WORK ITEM —
A verbatim copy of the lines starting at the one with "X0182361Y0164189D03*" and ending at the last line below is required; include nothing else.

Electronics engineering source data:
------------------------------
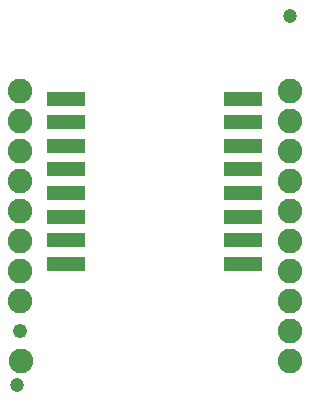
<source format=gbs>
G75*
%MOIN*%
%OFA0B0*%
%FSLAX25Y25*%
%IPPOS*%
%LPD*%
%AMOC8*
5,1,8,0,0,1.08239X$1,22.5*
%
%ADD10C,0.04800*%
%ADD11R,0.12611X0.04737*%
%ADD12C,0.08200*%
%ADD13C,0.04737*%
D10*
X0107833Y0126000D03*
D11*
X0123306Y0148441D03*
X0123306Y0156315D03*
X0123306Y0164189D03*
X0123306Y0172063D03*
X0123306Y0179937D03*
X0123306Y0187811D03*
X0123306Y0195685D03*
X0123306Y0203559D03*
X0182361Y0203559D03*
X0182361Y0195685D03*
X0182361Y0187811D03*
X0182361Y0179937D03*
X0182361Y0172063D03*
X0182361Y0164189D03*
X0182361Y0156315D03*
X0182361Y0148441D03*
D12*
X0197833Y0146000D03*
X0197833Y0156000D03*
X0197833Y0166000D03*
X0197833Y0176000D03*
X0197833Y0186000D03*
X0197833Y0196000D03*
X0197833Y0206000D03*
X0107833Y0206000D03*
X0107833Y0196000D03*
X0107833Y0186000D03*
X0107833Y0176000D03*
X0107833Y0166000D03*
X0107833Y0156000D03*
X0107833Y0146000D03*
X0107833Y0136000D03*
X0108333Y0116000D03*
X0197833Y0116000D03*
X0197833Y0126000D03*
X0197833Y0136000D03*
D13*
X0106833Y0108000D03*
X0197833Y0231000D03*
M02*

</source>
------------------------------
OUTPUT FOR THIS EXERCISE —
X0182361Y0164189D03*
X0182361Y0156315D03*
X0182361Y0148441D03*
D12*
X0197833Y0146000D03*
X0197833Y0156000D03*
X0197833Y0166000D03*
X0197833Y0176000D03*
X0197833Y0186000D03*
X0197833Y0196000D03*
X0197833Y0206000D03*
X0107833Y0206000D03*
X0107833Y0196000D03*
X0107833Y0186000D03*
X0107833Y0176000D03*
X0107833Y0166000D03*
X0107833Y0156000D03*
X0107833Y0146000D03*
X0107833Y0136000D03*
X0108333Y0116000D03*
X0197833Y0116000D03*
X0197833Y0126000D03*
X0197833Y0136000D03*
D13*
X0106833Y0108000D03*
X0197833Y0231000D03*
M02*

</source>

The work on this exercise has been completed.